[Data for chart comprehension]
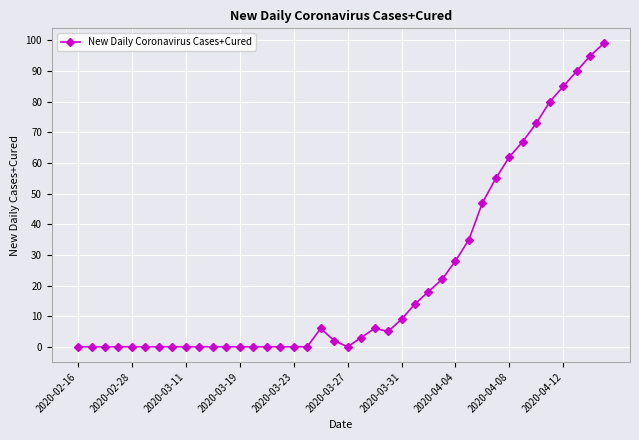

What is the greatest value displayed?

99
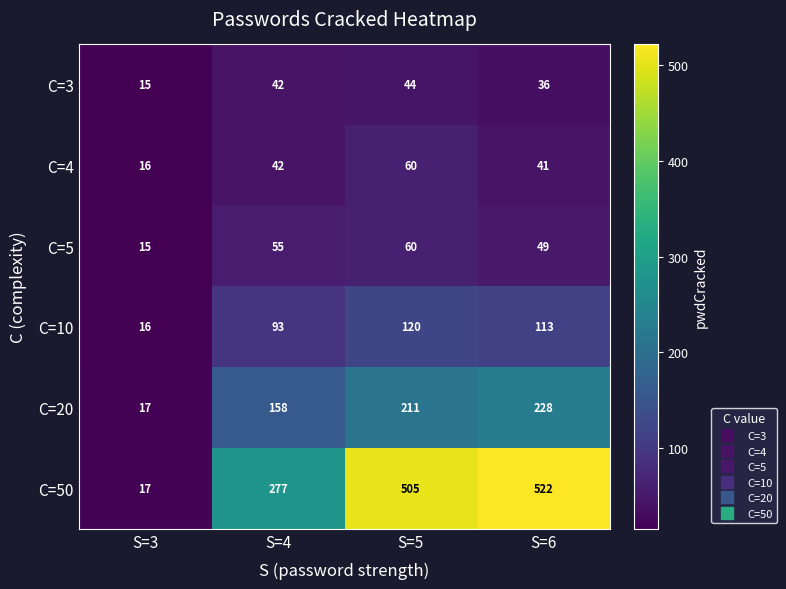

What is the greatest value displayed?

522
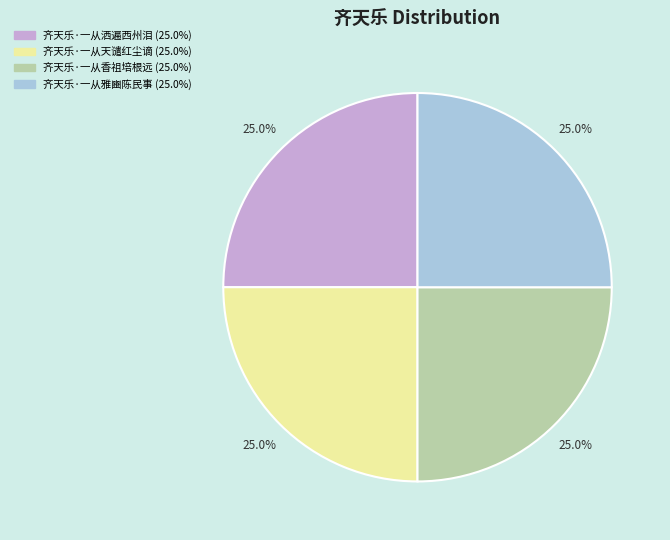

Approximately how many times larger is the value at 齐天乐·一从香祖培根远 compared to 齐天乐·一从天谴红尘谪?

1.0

**Work item:** Retype all of the items above word for word, leaving out the pictures.

**Response area:**
What is the greatest value displayed?

99

What is the greatest value displayed?

522

Approximately how many times larger is the value at 齐天乐·一从香祖培根远 compared to 齐天乐·一从天谴红尘谪?

1.0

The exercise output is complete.